Emtman finished 1991 with 62 tackles and 20.5 tackles for loss.

He was voted into the College Football Hall of Fame in 2006.

==Professional career==
Emtman decided to forgo his senior year and declared himself eligible for the 1992 NFL draft. At 6'4" and 290 lb, he was the first overall pick, selected by the Indianapolis Colts. His most memorable play was the game-sealing 90-yard interception return for a touchdown as time expired in a 31–20 upset win at the Miami Dolphins in his rookie year, which earned him honors as AFC defensive player of the week.

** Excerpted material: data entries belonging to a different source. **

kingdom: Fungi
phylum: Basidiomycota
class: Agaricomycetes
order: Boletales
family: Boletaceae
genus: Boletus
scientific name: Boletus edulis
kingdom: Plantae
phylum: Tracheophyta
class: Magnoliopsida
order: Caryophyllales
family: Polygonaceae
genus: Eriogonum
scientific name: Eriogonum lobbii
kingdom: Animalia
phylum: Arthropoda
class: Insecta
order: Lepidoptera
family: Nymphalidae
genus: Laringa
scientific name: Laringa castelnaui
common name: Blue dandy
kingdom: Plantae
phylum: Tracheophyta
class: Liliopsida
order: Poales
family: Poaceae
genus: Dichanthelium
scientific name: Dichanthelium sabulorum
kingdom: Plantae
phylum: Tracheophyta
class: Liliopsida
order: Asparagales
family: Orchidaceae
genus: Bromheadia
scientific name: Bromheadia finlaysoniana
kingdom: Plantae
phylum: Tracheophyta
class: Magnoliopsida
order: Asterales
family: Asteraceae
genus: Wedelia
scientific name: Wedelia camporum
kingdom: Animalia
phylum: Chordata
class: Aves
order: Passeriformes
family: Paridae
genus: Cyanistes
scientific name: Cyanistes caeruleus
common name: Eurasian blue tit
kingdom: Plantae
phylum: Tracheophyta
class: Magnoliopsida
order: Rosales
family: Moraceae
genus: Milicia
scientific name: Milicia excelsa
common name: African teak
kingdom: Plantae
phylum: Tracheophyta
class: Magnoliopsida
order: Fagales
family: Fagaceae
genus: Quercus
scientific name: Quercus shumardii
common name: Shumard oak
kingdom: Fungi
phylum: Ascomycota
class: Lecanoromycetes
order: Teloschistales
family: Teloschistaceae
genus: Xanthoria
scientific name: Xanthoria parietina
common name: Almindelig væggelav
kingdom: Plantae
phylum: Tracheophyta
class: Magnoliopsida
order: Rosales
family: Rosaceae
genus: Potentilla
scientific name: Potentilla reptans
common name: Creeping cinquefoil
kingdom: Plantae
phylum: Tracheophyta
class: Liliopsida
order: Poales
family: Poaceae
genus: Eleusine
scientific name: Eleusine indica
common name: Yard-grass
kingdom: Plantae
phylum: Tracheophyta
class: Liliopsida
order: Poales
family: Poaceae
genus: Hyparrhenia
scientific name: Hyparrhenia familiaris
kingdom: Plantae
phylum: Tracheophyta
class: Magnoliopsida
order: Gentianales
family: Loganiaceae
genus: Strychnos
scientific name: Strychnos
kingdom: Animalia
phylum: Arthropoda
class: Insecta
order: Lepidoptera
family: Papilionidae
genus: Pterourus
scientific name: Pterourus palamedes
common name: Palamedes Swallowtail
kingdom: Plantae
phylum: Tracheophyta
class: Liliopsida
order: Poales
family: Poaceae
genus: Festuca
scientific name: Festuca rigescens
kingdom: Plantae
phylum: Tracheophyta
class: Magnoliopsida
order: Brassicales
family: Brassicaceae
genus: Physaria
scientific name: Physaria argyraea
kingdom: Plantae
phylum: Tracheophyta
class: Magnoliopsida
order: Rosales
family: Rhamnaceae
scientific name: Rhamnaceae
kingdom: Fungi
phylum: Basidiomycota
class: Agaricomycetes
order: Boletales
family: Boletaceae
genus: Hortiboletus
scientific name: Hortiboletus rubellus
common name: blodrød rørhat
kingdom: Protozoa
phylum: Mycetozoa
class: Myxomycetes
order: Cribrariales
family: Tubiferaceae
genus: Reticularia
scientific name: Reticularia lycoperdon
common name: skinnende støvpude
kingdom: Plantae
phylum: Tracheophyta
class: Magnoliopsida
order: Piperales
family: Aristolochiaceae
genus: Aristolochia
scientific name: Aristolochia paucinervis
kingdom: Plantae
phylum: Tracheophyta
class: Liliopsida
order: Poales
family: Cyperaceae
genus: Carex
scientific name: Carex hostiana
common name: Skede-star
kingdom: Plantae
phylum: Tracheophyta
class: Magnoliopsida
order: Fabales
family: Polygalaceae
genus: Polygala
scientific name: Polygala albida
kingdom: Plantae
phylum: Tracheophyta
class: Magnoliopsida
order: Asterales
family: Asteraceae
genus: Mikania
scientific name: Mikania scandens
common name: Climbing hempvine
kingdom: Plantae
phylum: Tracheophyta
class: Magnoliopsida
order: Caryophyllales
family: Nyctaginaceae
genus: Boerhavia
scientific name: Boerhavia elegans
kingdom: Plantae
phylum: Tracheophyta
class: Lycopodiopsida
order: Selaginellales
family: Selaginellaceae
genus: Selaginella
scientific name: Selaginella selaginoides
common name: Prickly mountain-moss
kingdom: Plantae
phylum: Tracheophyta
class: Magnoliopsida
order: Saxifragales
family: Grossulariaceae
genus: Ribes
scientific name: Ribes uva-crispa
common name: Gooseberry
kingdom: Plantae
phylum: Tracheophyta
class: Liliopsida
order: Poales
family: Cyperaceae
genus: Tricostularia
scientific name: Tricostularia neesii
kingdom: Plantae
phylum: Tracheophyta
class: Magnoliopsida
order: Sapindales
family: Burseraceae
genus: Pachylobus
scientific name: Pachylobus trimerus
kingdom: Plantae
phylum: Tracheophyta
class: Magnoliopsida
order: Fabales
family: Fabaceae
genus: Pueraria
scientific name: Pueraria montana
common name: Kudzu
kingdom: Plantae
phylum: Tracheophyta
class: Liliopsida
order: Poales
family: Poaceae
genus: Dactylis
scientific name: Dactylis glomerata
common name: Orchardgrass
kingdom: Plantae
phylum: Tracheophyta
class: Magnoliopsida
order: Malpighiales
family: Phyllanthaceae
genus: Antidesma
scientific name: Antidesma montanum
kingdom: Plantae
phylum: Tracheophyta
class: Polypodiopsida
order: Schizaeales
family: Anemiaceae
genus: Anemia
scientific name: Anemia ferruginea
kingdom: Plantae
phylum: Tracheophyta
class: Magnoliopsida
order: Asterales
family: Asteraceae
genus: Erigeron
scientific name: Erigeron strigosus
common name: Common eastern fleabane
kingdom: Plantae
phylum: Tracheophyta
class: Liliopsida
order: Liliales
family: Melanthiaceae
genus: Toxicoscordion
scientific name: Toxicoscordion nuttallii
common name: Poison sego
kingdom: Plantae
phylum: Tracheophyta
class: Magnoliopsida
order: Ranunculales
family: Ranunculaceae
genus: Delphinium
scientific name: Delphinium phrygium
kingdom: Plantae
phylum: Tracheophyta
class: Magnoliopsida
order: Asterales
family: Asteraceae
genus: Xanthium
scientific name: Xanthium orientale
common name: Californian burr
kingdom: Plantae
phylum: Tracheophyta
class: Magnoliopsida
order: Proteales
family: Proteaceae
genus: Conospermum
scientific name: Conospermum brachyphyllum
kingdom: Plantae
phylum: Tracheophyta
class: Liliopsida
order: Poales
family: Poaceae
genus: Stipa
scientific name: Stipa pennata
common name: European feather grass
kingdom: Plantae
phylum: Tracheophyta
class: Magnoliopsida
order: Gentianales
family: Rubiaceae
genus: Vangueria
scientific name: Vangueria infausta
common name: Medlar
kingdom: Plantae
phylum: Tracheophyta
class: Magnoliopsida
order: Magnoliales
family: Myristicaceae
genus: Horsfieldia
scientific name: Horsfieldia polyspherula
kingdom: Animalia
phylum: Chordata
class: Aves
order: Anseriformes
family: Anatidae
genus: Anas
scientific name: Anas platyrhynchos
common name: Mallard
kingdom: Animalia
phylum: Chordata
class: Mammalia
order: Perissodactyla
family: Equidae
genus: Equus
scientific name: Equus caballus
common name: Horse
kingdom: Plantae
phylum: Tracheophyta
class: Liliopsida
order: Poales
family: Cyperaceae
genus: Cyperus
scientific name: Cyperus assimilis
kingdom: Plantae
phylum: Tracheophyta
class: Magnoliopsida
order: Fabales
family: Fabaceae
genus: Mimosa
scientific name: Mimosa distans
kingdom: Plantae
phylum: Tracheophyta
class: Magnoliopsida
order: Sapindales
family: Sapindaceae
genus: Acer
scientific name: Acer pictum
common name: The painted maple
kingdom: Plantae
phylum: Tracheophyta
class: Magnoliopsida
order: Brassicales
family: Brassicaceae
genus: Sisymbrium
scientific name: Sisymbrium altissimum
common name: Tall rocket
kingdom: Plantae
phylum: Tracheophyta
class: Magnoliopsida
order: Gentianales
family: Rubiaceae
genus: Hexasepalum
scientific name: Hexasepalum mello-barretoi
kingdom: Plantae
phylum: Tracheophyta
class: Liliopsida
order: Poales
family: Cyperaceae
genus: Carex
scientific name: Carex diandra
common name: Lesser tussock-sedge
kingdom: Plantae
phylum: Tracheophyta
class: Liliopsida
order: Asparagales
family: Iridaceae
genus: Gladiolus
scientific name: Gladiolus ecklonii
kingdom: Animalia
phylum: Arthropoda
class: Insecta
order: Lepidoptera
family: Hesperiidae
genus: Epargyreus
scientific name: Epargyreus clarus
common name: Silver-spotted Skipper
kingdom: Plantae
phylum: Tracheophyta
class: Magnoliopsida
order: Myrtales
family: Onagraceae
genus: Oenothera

Emtman's NFL career was marred by injuries. Playing a majority of his games on Astroturf, he finished each of his three seasons with the Colts on the injured reserve list. Nine games into his rookie year, he blew out his left knee against the Miami Dolphins. The following season, he tore the patellar tendon in his right knee, an injury that no previous NFL player had ever returned from. In October 1994, he beat the odds and made his comeback at home against the team he had grown up following, the Seattle Seahawks. On his first play, he tackled Chris Warren for a 5-yard loss. However, in the second quarter, he ruptured a disc in his neck in a collision with a teammate. Emtman continued to play, even though after the game, he could not close his fists due to nerve damage from the injury. He managed to play three more weeks until continuing pain forced him to undergo season-ending surgery. He later played for the Miami Dolphins and Washington Redskins. His playing career ended following the 1997 season at the age of 27.

==NFL career statistics==

| Year | Team | GP | Cmb | Solo | Ast | Sck | FF | FR |
|---|---|---|---|---|---|---|---|---|
| 1992 | IND | 9 | 0 | 0 | 0 | 3 | 0 | 0 |
| 1993 | IND | 5 | 20 | 18 | 2 | 1 | 0 | 0 |
| 1994 | IND | 4 | 4 | 3 | 1 | 1 | 0 | 0 |
| 1995 | MIA | 16 | 14 | 10 | 4 | 1 | 0 | 2 |
| 1996 | MIA | 13 | 39 | 31 | 8 | 2 | 2 | 1 |
| 1997 | WAS | 3 | 5 | 4 | 1 | 0 | 0 | 0 |
| Career |  | 50 | 82 | 66 | 16 | 8 | 2 | 3 |

==Personal life==
Emtman had a cameo appearance as himself in the 1994 feature film Little Giants, along with Bruce Smith, Tim Brown, Emmitt Smith, and John Madden. He also appeared as an uncredited zombie in the TV series Z Nation. His son was the zombie baby from the first episode.

Emtman formerly volunteered as the defensive line coach for the af2's Spokane Shock.

Emtman now lives in Spokane Valley, Washington, where he is a real estate developer and owns his own real estate development company.